One reason Senator Robert Byrd always won re-election is that no one ever believed his opponent had a chance of beating him. Popular politicians benefit from a sense of inevitability; it weakens challengers by discouraging their supporters.
Democrat Natalie Tennant faces that obstacle in her campaign to upset Republican Shelley Moore Capito in this year’s U.S. Senate race. Capito is not Senator Byrd, but she does enjoy a perception among many that she’s going to win.
Tennant is a credible candidate, a solid retail politician and a voracious campaigner, but her efforts are somewhat undermined by a public perception that Capito is going to win. That scenario was bolstered even more by the newest poll numbers.
The West Virginia Poll, conducted for the Charleston Daily Mail by Repass Research, found that if the election were held today, 54 percent would support Capito, 37 percent Tennant and nine percent undecided or other. (The poll surveyed 401 likely voters between August 15-23. It has a margin of error of 4.9 percent.)

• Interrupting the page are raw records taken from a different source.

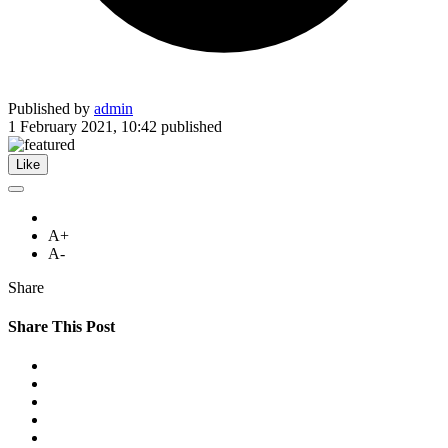
Published by
admin
1 February 2021, 10:42
published
Like
A+
A-
Share
Share This Post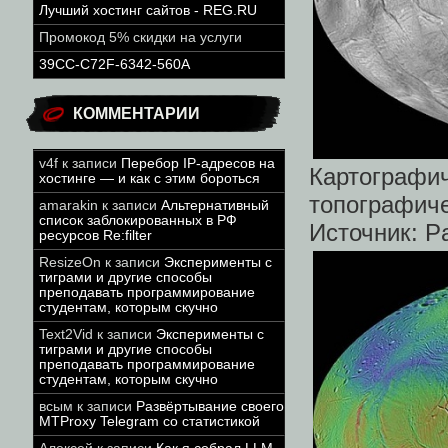
Лучший хостинг сайтов - REG.RU
Промокод 5% скидки на услуги
39CC-C72F-6342-560A
КОММЕНТАРИИ
v4f
к записи
Перебор IP-адресов на
Картографи
хостинге — и как с этим бороться
топографич
amarakin
к записи
Альтернативный
список заблокированных в РФ
Источник: Pa
ресурсов Re:filter
ResizeOn
к записи
Эксперименты с
тиграми и другие способы
преподавать программирование
студентам, которым скучно
Text2Vid
к записи
Эксперименты с
тиграми и другие способы
преподавать программирование
студентам, которым скучно
всым
к записи
Развёртывание своего
MTProxy Telegram со статистикой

The West Virginia Poll numbers are similar to the findings of a Rasmussen Poll taken at about the same time. It had 50 percent supporting Captio and 33 percent for Tennant—still a 17 point lead. Both polls show Capito expanding her lead.

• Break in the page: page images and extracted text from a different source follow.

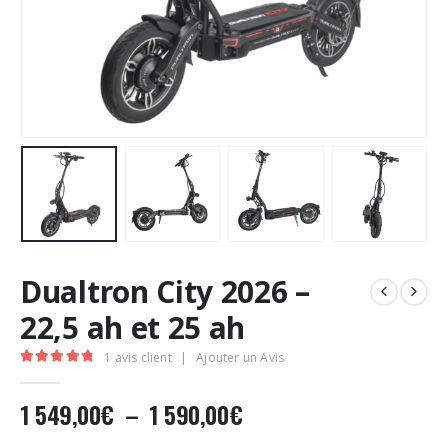
Dualtron City 2026 –
22,5 ah et 25 ah
1
avis client
|
Ajouter un Avis
5.00
Sur 5
Plage
1 549,00
€
–
1 590,00
€
de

The double-digit deficit is bad enough for Tennant, but the poll shows other challenges for the current Secretary of State.

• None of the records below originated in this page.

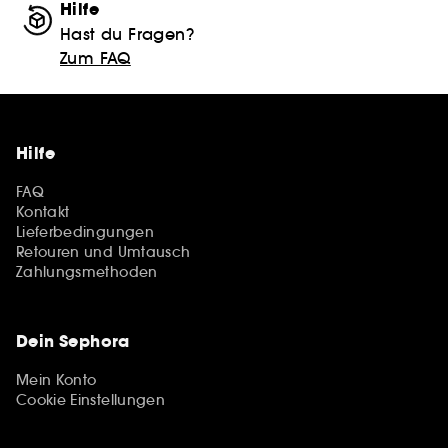
Hilfe
Hast du Fragen?
Zum FAQ
Hilfe
FAQ
Kontakt
Lieferbedingungen
Retouren und Umtausch
Zahlungsmethoden
Dein Sephora
Mein Konto
Cookie Einstellungen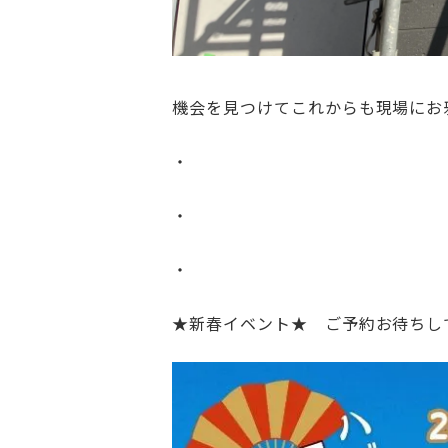
機会を見つけてこれからも現場にお
・
・
・
★新春イベント★ ご予約お待ちし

Her approve/disapprove numbers are not as strong as Capito’s. The poll shows 37 percent of voters approve of Tennant, while 50 percent approve of Capito. 29 percent of voters disapprove of Tennant, while 25 percent disapprove of Capito.
But the real albatross for Tennant is President Obama. The West Virginia Poll shows his approval rating in the state is at just 25 percent while 63 percent disapprove.
Tennant and Democratic Party Chairman Larry Puccio are constantly trying to remind voters that Obama is not on the ballot. That’s technically accurate, but it doesn’t mean the President isn’t a major factor in the midterm election.
Real Clear Politics Senior Elections Analyst Sean Trende says, “Presidential job approval is still the most important variable for how his party fares in midterm elections.” Many voters use the midterm elections to express how they feel about the direction of the country.
Of course the President’s overall numbers could improve, especially if the economy gets better, but it’s hard to imagine much change in West Virginia. The coal industry is struggling, especially in the heavily democratic southern half of the state, and Obama is taking considerable blame for that.
The liberal Huffington Post political blog also gives a decided edge to Capito. The HuffPost Model Estimate of nine polls by seven pollsters concludes the probability that Capito will beat Tennant is 92.3 percent.
We only have two months before the election, but as the most recent polls show, time is not Tennant’s biggest problem.